最終追いはCウッドで川田騎手を背に、僚馬レッドラグラス(3歳未勝利)と併せ馬。1馬身半の追走から、直線は内から馬なりで1馬身先着した。時計は6ハロン84秒8-11秒2。ラスト200メートルはさすがの切れ味を見せた。鞍上は「とてもいい雰囲気で、気持ち良く走ってくれていたと思います」とうなずいた。

昨年12月11日の阪神JF1着以来、4カ月ぶりの直行ローテ。その理由について中内田師は「休み明けを苦にするタイプの馬ではないと思いましたので。十分に時間もありますし、仕上げるのに苦労する馬でもないので」と説明する。

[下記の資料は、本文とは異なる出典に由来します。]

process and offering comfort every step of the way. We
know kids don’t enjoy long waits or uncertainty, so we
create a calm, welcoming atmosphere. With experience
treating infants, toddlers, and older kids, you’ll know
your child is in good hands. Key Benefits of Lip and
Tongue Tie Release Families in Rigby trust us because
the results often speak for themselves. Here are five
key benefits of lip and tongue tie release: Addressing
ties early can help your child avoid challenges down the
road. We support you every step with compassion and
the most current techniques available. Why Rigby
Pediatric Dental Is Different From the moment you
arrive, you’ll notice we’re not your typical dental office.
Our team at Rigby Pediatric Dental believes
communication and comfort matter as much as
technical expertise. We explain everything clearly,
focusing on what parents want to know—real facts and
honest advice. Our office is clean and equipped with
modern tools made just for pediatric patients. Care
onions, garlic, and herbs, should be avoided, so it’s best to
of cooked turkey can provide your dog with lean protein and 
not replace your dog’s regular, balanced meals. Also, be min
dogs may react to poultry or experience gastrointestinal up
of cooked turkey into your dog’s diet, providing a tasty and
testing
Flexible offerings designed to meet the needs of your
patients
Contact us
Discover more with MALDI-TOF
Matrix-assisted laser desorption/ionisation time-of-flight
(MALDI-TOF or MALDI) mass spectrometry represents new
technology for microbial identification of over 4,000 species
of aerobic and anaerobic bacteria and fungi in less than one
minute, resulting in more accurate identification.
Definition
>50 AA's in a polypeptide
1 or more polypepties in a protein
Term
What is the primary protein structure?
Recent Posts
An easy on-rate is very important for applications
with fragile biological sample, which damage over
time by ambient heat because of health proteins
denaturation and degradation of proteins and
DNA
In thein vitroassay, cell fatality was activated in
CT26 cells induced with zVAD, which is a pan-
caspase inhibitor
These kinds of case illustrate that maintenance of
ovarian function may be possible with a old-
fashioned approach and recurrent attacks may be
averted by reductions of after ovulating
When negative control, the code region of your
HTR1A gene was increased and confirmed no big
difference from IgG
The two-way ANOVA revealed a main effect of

ただ、今回は中間の調整で、これまでにない“異変”があった。併せ馬の本数だ。新馬戦の前は5本、中12週のアルテミスS前も5本、中5週の阪神JF前でさえ4本あったが、中16週の今回は2本しかない。2本で十分なのか。2本しかできなかったのか。師に核心を聞いた。

中内田師 馬自身も調教というものを徐々に理解し始めて、どのタイミングで馬自身が良くなってくるというのはここ3戦を使って把握できてきました。今回は先週と今週、併せればいい状態に持っていけるんじゃないかというイメージはありましたので、今回は併せ2回で競馬に臨みます。

結論は、2本が最大のパフォーマンスを出せる最適解だった。併せ本数の減少は“異変”ではなく、成長を示す“変化”と言える。

川田騎手は前走からの成長について「精神面でひとつ、成長してきたなと。穏やかに過ごせる時間がとても長くなったなと思います」と話した。さらに、師は「メンタルもそうですし、競馬に向かっての体の仕上がり方。そのへんが2歳から3歳になったという感じです」と陣営は確かな心身の成長を実感している。

年を重ね、大人の階段を1つ上った調整で挑むリバティアイランド。2歳女王に隙は見当たらない。【奥田隼人】

奥田の目 折り合いに苦労する面も見せず、残り4ハロンからは加速ラップで駆け抜けた。馬なりの直線も抜群の手応えで、追えばどこまでも伸びていきそうだった。